Ahead of the 2020 Tokyo Olympics and the enactment of a law banning discrimination against people with disabilities on April 1, a program called Disability Equality Training has attracted attention from municipalities and universities in Japan.

The program is aimed at raising awareness mainly among people without disabilities and creating a better society for disabled people, based on the concept that people are disadvantaged by social barriers.

In February, about 20 students and officials of the Tokyo Metropolitan Government took part in the training program organized by Keio University in Yokohama.

The participants watched a short film depicting a world where nondisabled people face various kinds of discrimination.

It showed a nondisabled main character being prevented from getting on a bus only for wheelchair users, and facing embarrassment at a job interview.

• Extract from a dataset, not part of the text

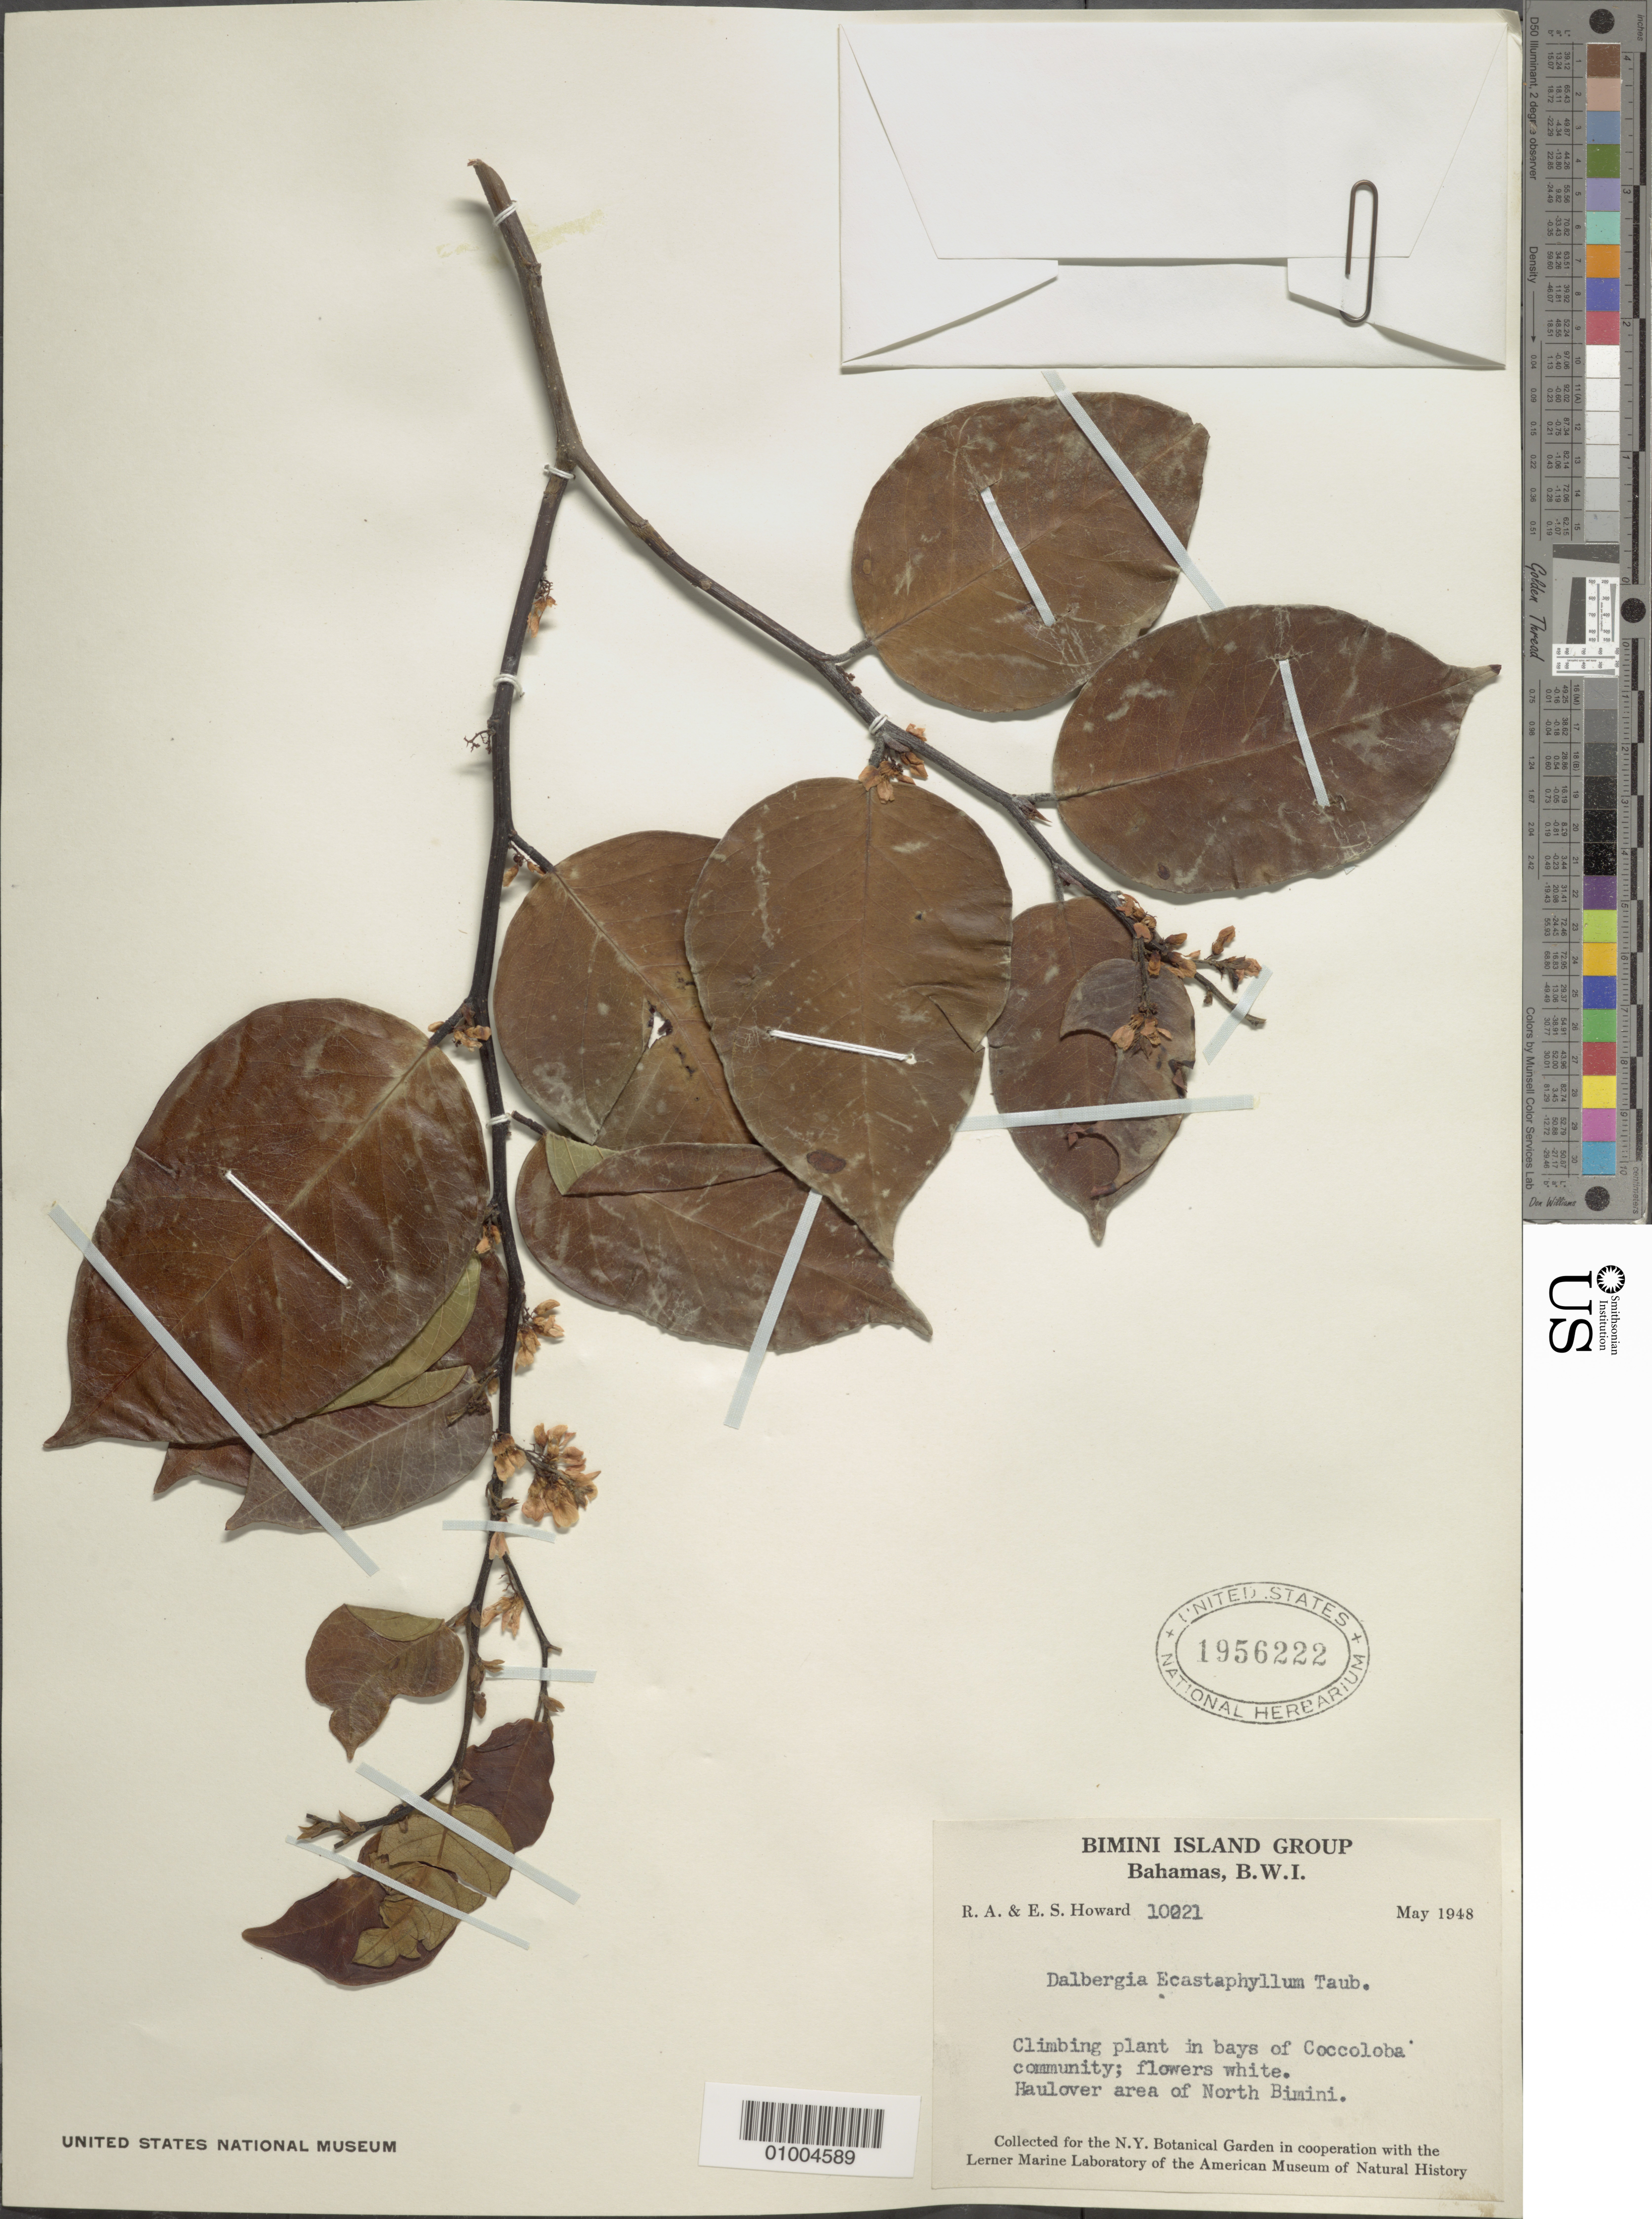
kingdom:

The training program is being offered by the Disability Equality Training Forum, a nonprofit organization based in Tokyo.

Conventional programs have mainly focused on how to assist people with disabilities, and have therefore failed to make nondisabled people understood the issue, too, said Ryoko Yamazaki, 46, a wheelchair user who served as a moderator at the event in Yokohama.

The new program is aimed at encouraging people to “realize that disabilities disappear if people around change” their attitudes, said Yamazaki.

Stairs are barriers for wheelchair users, but the barriers disappear if ramps are set up. Likewise, barrier-free minds could help put an end to discrimination, she added.

According to the DET Forum, its training courses have been held about 60 times across Japan since 2014, with more than 1,200 participants taking part so far.

Of those, 48 people with physical or mental disabilities have received 60 hours of special training to serve as moderators for the program.

The scheme was adopted at the time of the 2012 London Olympics and Paralympics for the event’s volunteers.

According to the Tokyo Metropolitan Government, more than 90,000 volunteers are expected to be mobilized for the Tokyo Olympics.

Yasushi Nakano, a Keio University professor specializing in barrier-free issues, said, “To change society, companies need to change.”

“I would like to spread the training program to universities nationwide so that students, when they start working, can take initiatives to help end discrimination in their workplaces,” he added.